> **PROBLEM TO WORK ON**:
From the records below, output exactly the lines running from the line containing "neck: (394, 223)" through the line containing "right back paw: (479, 327)", and no others.

* * * * * * * * *

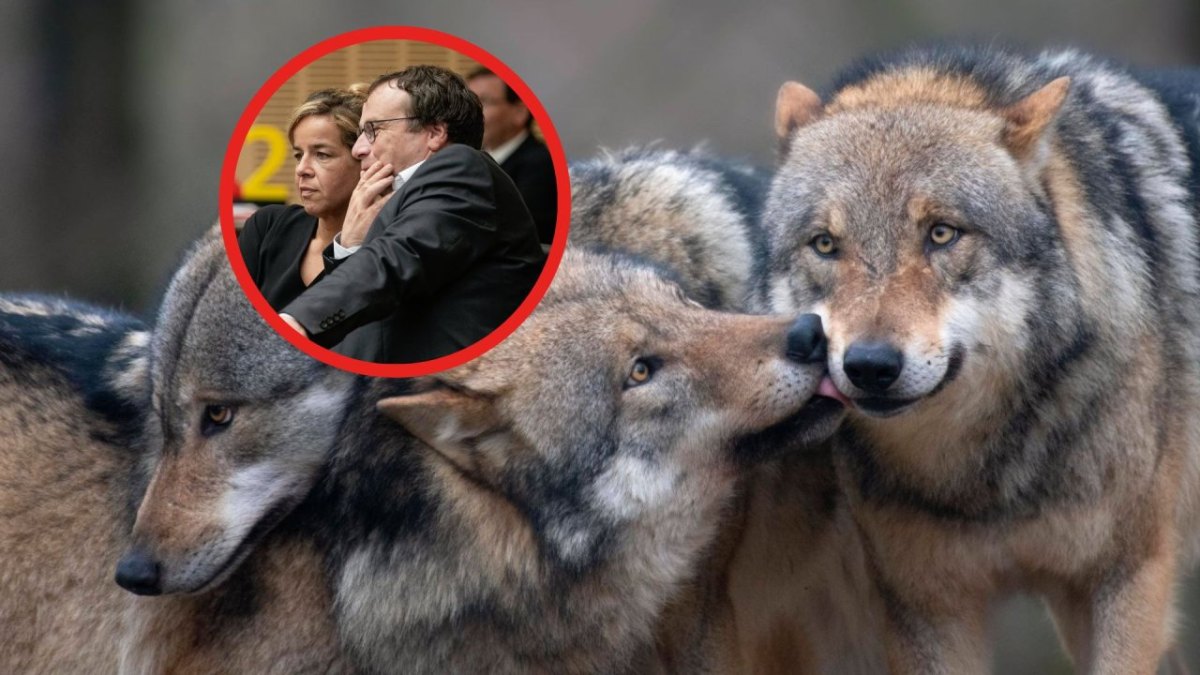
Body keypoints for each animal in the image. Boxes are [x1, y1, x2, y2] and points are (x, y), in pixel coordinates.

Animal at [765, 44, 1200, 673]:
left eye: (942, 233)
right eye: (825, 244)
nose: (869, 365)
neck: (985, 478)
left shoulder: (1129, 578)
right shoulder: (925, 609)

* * * * * * * * *

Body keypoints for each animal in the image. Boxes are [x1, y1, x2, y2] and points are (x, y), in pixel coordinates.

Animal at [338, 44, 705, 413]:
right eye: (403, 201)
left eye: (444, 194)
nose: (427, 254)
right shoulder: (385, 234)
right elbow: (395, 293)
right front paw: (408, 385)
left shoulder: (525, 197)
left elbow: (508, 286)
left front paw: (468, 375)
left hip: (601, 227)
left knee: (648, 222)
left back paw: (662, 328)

* * * * * * * * *

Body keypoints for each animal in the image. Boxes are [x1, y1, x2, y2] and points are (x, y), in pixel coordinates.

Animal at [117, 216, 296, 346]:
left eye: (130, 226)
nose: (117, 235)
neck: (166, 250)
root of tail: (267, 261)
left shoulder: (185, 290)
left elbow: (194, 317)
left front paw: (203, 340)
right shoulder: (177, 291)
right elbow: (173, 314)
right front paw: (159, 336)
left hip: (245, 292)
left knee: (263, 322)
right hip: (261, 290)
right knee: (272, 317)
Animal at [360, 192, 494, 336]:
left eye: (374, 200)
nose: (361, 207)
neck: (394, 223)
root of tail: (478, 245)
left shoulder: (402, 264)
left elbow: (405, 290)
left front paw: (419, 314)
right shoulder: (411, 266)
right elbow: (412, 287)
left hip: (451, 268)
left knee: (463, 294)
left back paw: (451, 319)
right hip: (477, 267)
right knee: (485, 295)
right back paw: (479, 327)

* * * * * * * * *

> **REPLY TO THE TASK**:
neck: (394, 223)
root of tail: (478, 245)
left shoulder: (402, 264)
left elbow: (405, 290)
left front paw: (419, 314)
right shoulder: (411, 266)
right elbow: (412, 287)
left hip: (451, 268)
left knee: (463, 294)
left back paw: (451, 319)
right hip: (477, 267)
right knee: (485, 295)
right back paw: (479, 327)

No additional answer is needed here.